── Material for the task ──

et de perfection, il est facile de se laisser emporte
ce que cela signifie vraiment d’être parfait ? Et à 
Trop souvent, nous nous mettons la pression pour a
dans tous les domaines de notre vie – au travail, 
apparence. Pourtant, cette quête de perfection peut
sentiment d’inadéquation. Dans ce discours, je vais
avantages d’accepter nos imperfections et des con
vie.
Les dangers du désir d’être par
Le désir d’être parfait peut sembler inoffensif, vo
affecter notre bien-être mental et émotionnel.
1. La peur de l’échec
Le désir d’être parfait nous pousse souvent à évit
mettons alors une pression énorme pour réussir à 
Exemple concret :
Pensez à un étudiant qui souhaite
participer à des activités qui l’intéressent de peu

───
── Material for the task ──

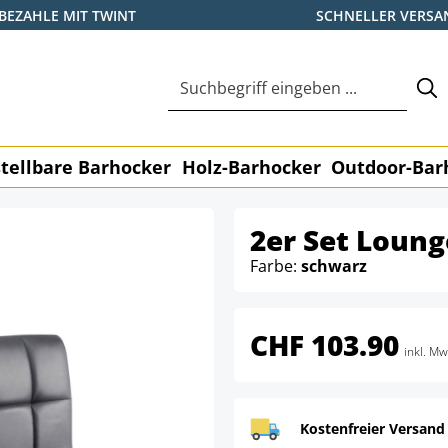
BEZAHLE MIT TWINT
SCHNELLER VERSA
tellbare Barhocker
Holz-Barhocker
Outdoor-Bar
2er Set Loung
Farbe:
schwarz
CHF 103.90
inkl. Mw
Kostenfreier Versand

───

Task statement: Transcribe verbatim the lines of the entries from the line containing "BEZAHLE MIT TWINT" through the line containing "Kostenfreier Versand".

Solution to the exercise:
BEZAHLE MIT TWINT
SCHNELLER VERSA
tellbare Barhocker
Holz-Barhocker
Outdoor-Bar
2er Set Loung
Farbe:
schwarz
CHF 103.90
inkl. Mw
Kostenfreier Versand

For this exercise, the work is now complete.